### PROBLEM TO SOLVE
Filter the data for "ブライダルエステ" and copy matching lines.

### SOURCE DATA
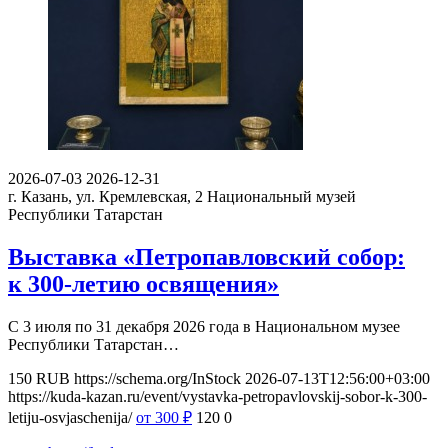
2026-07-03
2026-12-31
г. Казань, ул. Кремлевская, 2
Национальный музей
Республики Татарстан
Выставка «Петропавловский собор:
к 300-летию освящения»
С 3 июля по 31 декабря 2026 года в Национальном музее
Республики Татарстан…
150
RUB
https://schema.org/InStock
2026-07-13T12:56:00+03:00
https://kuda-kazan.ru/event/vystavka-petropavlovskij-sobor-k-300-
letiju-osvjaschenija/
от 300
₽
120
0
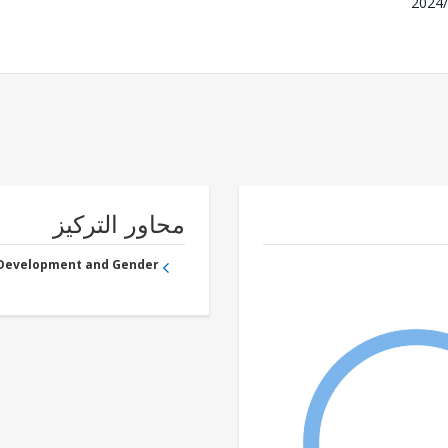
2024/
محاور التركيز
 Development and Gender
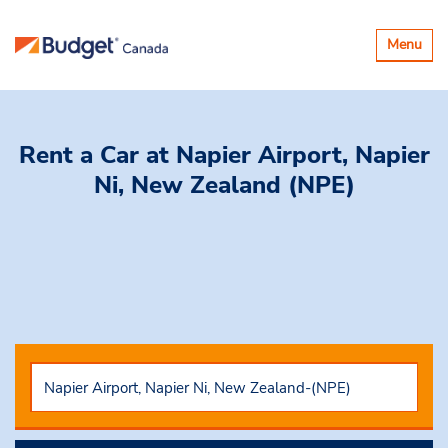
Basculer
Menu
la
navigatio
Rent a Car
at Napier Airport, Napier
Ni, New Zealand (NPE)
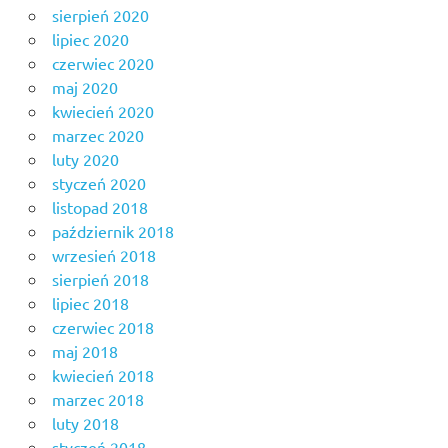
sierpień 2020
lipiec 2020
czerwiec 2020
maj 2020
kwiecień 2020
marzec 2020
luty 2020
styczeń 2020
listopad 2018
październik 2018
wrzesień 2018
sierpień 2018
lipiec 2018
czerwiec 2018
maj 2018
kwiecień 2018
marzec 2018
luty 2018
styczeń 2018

---

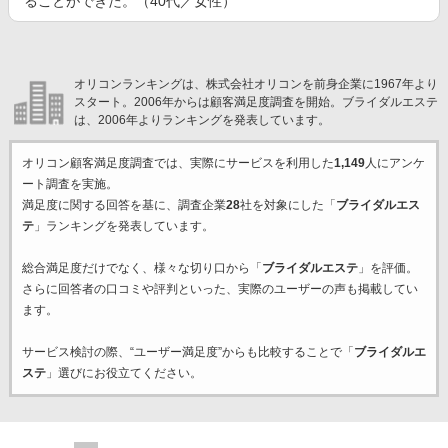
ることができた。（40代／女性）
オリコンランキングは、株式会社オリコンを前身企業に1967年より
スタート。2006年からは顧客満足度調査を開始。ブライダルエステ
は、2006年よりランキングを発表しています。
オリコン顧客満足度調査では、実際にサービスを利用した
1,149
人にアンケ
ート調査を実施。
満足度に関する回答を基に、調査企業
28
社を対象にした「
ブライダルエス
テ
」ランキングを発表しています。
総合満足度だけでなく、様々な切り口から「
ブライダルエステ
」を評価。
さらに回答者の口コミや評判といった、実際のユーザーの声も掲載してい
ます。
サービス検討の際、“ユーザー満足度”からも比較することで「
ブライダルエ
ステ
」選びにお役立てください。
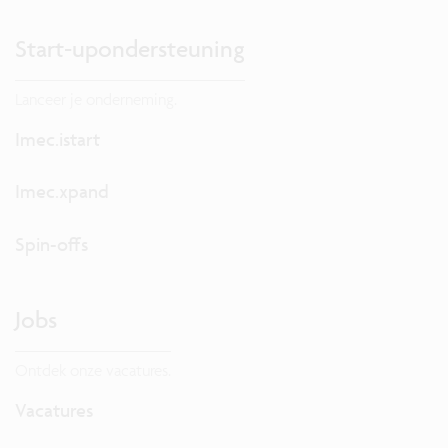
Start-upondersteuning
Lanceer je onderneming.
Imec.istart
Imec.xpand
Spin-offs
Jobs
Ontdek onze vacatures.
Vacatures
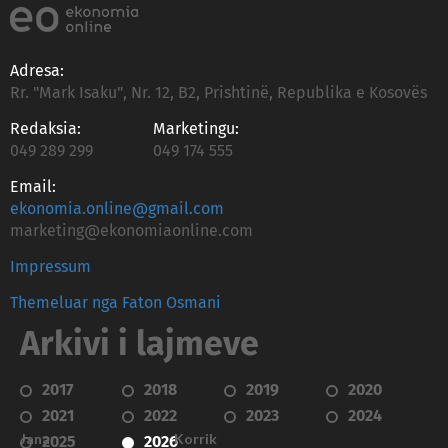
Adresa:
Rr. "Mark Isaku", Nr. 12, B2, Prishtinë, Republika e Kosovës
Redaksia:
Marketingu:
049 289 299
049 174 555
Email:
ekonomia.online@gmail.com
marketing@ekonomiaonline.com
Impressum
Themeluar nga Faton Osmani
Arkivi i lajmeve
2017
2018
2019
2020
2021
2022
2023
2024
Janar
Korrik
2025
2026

### RESPONSE TO THIS TASK
スタート。2006年からは顧客満足度調査を開始。ブライダルエステ
ブライダルエステ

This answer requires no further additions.